» **SUPPLIED ENTRIES**:
• • • • • • •
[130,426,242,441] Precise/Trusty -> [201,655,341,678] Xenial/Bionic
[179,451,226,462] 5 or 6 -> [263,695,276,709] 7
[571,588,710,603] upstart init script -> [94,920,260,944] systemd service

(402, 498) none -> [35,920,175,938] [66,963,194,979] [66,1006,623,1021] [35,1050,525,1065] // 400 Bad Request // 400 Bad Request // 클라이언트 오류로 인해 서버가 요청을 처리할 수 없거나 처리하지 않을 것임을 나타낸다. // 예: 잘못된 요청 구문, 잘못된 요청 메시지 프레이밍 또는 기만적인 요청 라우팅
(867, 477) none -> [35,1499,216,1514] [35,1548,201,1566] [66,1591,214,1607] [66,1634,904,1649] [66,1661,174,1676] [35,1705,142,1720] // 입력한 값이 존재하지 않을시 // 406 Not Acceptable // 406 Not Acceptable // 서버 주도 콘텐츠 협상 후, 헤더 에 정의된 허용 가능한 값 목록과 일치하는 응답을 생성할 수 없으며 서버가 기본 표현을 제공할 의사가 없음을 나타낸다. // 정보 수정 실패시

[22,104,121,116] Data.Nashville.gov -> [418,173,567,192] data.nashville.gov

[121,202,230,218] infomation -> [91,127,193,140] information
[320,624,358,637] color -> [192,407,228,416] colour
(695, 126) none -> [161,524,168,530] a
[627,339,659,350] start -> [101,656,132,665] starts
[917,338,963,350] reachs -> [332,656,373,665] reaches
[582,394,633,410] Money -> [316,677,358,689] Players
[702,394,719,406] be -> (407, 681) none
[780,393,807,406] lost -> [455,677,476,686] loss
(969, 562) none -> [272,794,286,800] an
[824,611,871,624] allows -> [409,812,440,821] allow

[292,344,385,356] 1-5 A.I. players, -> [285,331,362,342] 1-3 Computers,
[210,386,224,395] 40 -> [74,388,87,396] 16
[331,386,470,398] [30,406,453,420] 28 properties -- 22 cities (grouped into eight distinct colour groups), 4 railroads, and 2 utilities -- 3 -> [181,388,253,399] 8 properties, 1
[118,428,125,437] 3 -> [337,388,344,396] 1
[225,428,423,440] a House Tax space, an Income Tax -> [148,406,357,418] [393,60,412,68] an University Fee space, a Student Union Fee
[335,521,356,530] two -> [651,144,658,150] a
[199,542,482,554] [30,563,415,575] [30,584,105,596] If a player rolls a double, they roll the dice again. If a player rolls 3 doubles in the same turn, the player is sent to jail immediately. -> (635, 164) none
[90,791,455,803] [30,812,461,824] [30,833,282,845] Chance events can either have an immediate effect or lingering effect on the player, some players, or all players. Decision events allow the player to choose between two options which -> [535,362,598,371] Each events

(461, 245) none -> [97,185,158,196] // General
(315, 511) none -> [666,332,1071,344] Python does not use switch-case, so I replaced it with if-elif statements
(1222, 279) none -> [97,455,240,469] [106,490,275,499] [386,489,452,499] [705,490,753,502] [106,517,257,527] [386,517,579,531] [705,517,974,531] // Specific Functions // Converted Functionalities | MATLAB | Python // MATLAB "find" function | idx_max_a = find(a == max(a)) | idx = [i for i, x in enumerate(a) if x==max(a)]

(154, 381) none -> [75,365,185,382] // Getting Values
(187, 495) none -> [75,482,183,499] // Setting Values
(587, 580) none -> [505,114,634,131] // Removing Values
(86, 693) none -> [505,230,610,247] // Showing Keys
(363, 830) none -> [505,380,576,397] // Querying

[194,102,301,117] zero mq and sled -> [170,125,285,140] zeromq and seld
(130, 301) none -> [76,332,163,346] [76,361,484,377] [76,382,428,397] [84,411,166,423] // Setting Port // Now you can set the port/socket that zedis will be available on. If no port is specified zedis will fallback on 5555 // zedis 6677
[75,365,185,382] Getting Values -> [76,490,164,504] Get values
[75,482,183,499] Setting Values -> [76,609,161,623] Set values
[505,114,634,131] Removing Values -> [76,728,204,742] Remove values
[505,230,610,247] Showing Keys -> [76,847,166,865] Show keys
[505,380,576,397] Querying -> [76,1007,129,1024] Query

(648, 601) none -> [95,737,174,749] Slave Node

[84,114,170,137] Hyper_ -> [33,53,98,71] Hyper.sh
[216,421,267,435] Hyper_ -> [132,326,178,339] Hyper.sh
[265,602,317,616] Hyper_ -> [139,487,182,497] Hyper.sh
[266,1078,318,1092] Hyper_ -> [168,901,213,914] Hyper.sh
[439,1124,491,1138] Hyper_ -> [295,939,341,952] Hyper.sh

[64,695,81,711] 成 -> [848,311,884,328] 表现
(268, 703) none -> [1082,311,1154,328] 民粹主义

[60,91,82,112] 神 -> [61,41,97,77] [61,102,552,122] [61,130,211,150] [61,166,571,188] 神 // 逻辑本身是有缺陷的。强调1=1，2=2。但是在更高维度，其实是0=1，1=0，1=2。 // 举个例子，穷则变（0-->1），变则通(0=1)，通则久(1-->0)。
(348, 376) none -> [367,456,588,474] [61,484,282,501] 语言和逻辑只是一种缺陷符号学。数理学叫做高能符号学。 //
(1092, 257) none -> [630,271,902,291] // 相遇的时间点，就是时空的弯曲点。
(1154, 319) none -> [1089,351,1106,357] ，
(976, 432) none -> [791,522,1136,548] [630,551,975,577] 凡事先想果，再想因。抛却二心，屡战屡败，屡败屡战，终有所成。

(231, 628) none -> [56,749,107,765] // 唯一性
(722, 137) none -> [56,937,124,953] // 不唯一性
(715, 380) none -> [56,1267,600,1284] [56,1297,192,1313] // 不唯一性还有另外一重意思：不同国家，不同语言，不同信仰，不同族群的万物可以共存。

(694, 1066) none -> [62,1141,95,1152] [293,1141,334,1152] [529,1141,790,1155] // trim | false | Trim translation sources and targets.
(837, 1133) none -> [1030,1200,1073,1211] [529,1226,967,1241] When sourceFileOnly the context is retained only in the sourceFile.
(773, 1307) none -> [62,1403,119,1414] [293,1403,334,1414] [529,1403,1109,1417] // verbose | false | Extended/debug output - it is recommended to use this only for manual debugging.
• • • • • • •
» **PROMPT**: Scan the material for lines holding the word "Keys", count them, and give the result alone.

» **ANSWER FOR THE TASK**: 2